Selected passage.
⁂
What’s up, ladybug?

What’s up, ladybug?

A few weeks ago I noticed these two lovely ladybirds on my celery leaves. They were there for a reason; I had a thriving population of aphids underneath the glossy leaves and ladybirds and their larvae feed on them. These ladybirds knew that if they laid their eggs here then their larvae would have a steady food source. And that’s exactly what happened. Some time later I noticed the black larvae crawling around underneath the leaves eating the aphids. I also saw a tiny praying mantis gobbling them up too. I felt so happy that my no-spray gardening policy had taken effect. I don’t use any type of spray, homemade or otherwise on my garden, and that’s because I don’t want to kill beneficial insects that will act as predators. Sometimes the use of spray is warranted, on an indoor plant with mealybug for example, but in a vegetable garden the pests and predators generally work it out between themselves. If not, there are many other things to try before reaching for the trigger.

By | 2016-11-10T10:30:25+00:00 October 16th, 2015|Nursery|2 Comments

2 Comments

  1. Bill July 17, 2016 at 5:59 am - Reply

    Hi Laurel,

    The beetles in the photo for your “What’s up, Ladybug?” article look like 26 spot beetles.
⁂
Records provided.

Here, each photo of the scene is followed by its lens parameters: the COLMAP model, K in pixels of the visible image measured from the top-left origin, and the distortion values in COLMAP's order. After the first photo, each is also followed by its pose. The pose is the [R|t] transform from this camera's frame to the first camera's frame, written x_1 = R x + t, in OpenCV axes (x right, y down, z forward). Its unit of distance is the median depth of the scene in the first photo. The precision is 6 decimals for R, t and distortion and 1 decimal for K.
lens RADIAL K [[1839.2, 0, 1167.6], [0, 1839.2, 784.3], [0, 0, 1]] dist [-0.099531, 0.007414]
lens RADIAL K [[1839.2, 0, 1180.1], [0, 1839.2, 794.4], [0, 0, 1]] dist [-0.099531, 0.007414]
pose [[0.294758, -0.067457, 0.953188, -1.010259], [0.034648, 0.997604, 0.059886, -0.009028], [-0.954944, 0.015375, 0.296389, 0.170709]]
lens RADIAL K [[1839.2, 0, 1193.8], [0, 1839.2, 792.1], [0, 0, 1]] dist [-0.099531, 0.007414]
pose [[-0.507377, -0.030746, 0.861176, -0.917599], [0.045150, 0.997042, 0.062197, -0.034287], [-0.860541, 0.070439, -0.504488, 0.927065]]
⁂
What you will do.
1. From the ladybird gardening post above, set down word for word everything from "1. Bill July" down to "26 spot beetles.".
2. Resume the ladybug gardening post from the point where it stops.

Answer set.
1.
1. Bill July 17, 2016 at 5:59 am - Reply

    Hi Laurel,

    The beetles in the photo for your “What’s up, Ladybug?” article look like 26 spot beetles.

2.
    These beetles are herbivores and are more likely to eat your celery than aphids.

    • Laurel July 18, 2016 at 5:36 am - Reply

      Hi Bill

      Thanks for your comment. I did consider that the ladybirds could be the 26 Spotted variety but after consulting my Fauna of Melbourne book and several other sources I did feel that they were the Common Spotted Ladybird. I also had larvae and pupating stages on the plants and observed the ladybirds pupating. I understand the larvae of the 26 Spotted is yellow and this larvae was black with orange markings, as is the larvae of the Common Spotted Ladybird. I also observed the larvae feeding on the aphids and had no damage done to the celery, so felt confident that is was the right one.
      However I am in no way an entomologist and appreciate any feedback and comments that you may have.